The meeting at eleven didn’t go that well. Chapman was furious that Jack put conditions on whether he would represent Felton.

“We’ve only got two months, Jack. What if you review the files and meet with Felton and decide not to take the case? It will
be too late to get somebody else in and do an effective job.”

“No, it won’t. You’ve got the files right here.” Jack pointed to four boxes leaning against the wall in Chapman’s office.
They hadn’t been there the day before, and Jack correctly surmised that they were the files on Thomas Felton’s case. Chapman
had been pretty sure of himself.

“I can get through those files in a week and meet with Felton the following week.

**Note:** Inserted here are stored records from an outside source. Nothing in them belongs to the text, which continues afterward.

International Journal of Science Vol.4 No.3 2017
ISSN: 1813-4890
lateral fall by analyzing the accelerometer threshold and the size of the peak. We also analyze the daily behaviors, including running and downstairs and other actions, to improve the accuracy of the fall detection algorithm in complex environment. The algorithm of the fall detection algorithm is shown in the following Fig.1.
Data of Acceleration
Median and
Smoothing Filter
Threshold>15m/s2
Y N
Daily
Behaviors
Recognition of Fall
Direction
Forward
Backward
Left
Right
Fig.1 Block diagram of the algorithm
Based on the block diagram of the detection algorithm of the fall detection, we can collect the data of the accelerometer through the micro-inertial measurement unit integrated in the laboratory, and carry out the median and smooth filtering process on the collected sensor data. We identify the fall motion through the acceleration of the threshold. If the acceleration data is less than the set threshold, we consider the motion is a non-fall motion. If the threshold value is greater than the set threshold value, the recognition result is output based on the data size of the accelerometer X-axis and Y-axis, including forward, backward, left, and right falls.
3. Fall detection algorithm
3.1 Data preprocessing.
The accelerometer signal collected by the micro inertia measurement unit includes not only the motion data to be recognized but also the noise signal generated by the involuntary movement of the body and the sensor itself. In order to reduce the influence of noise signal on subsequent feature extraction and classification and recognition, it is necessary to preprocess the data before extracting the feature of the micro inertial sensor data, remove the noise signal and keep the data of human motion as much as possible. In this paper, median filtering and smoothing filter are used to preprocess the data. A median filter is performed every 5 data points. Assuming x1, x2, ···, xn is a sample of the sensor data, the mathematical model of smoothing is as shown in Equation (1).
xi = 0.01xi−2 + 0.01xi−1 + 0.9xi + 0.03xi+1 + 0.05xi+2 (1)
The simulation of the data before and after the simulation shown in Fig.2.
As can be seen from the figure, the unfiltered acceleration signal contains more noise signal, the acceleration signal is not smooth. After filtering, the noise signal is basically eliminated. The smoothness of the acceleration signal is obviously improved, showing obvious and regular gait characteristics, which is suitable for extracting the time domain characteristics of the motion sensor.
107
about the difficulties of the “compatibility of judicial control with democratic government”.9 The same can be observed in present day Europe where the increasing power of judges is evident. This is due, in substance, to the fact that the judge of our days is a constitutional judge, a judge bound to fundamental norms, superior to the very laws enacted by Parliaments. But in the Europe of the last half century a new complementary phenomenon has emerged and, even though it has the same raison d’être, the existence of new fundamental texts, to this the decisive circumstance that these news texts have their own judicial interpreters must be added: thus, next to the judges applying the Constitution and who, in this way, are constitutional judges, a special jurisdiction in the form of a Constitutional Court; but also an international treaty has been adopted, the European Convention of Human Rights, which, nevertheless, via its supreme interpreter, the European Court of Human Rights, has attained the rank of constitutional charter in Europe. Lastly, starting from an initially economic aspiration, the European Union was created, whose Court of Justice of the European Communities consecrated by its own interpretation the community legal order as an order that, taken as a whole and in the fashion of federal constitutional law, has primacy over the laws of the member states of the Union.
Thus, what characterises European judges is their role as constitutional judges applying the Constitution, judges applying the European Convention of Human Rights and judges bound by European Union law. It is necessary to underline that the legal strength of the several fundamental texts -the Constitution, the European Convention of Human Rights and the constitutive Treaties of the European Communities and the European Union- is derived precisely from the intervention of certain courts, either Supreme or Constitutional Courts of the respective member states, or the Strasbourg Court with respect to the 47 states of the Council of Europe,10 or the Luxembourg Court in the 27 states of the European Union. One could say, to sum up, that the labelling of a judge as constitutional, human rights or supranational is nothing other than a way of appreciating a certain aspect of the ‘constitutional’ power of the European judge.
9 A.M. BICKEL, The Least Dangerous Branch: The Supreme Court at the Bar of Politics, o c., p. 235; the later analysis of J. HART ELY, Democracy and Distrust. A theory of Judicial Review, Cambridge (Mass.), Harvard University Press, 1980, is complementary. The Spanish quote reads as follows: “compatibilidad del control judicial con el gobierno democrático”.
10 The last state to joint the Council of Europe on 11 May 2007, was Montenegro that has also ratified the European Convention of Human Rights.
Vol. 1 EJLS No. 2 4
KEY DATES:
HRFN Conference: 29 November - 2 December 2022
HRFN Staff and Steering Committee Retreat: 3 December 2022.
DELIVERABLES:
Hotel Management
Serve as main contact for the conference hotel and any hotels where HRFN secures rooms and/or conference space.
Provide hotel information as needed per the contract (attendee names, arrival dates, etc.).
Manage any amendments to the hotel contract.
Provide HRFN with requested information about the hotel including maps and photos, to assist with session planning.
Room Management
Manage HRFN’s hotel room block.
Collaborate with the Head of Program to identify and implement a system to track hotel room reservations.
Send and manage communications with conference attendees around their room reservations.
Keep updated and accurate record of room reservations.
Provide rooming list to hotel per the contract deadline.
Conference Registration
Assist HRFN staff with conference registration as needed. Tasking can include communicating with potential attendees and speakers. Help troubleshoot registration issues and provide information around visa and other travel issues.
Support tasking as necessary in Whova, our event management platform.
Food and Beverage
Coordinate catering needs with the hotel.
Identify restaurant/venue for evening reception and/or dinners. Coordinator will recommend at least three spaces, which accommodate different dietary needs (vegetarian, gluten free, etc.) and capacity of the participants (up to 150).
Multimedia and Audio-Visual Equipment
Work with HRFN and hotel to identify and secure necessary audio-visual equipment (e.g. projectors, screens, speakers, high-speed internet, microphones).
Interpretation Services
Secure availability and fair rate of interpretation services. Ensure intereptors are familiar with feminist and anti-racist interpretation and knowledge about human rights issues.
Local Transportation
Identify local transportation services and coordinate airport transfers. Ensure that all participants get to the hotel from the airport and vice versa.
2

I probably want to meet with him at least
twice before the case management conference with Judge Holbrook. Meanwhile, you can line up an alternate if I don’t take the
case. I will certainly work with whoever you get to bring them up to speed. I’ll even attend the case management conference
with that person.”

Chapman wasn’t satisfied although he had no choice but to acquiesce. Jack was not going to budge.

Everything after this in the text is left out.